I am new to the world of Java and Spark, I found out an impressive library for providing C# binding to Spark which allows us to use the C# to work with the SparkSQL.
I have some large amount of process data in one of my custom data store that has an ODBC and OPC interface. We would like to expose this data to Apache Spark
so that we can run analytical queries on this data using tools like Apache Zeppelin
As there is no jdbc interface on my custom store, I was looking at creating c# code to pull the data from the custom data store using the available ODBC interface and provide it to spark using the historyDataFrame.RegisterTempTable("mydata");
I am able to create a sample and query it using the SQL from the C# sample, but what I am unable to understand is how can this be made available to spark such that i can work with tools like Apache Zeppelin
.
Also what is the best way to load large amount of data in to SPARK SQL
, trying to do something like this as in the sample may not work for loading over a million record.

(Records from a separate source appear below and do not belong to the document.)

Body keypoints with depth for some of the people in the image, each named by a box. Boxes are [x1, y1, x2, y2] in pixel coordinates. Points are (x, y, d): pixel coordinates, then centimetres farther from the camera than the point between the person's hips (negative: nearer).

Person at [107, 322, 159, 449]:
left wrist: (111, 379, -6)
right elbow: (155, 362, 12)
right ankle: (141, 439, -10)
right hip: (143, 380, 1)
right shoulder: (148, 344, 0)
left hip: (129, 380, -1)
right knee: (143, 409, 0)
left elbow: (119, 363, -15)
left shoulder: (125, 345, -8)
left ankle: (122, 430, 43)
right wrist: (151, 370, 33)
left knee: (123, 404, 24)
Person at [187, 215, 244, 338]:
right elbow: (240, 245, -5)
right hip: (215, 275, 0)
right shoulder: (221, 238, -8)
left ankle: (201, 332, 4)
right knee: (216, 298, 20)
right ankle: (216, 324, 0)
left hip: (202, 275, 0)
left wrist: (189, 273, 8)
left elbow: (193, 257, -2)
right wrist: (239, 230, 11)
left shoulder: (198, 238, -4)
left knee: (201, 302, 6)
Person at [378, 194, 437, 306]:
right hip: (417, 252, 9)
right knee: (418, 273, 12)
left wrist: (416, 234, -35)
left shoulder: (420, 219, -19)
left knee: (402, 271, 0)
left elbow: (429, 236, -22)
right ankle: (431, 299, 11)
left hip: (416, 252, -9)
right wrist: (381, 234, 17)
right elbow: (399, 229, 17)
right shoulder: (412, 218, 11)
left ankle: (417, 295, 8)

var rddPeople = SparkCLRSamples.SparkContext.Parallelize(
new List<object[]>
{
new object[] { "123", "Bill", 43, new object[]{ "Columbus", "Ohio" }, new string[]{ "Tel1", "Tel2" } },
new object[] { "456", "Steve", 34, new object[]{ "Seattle", "Washington" }, new string[]{ "Tel3", "Tel4" } }
});
var dataFramePeople = GetSqlContext().CreateDataFrame(rddPeople, schemaPeople);
hopping to get some pointers here to get this working.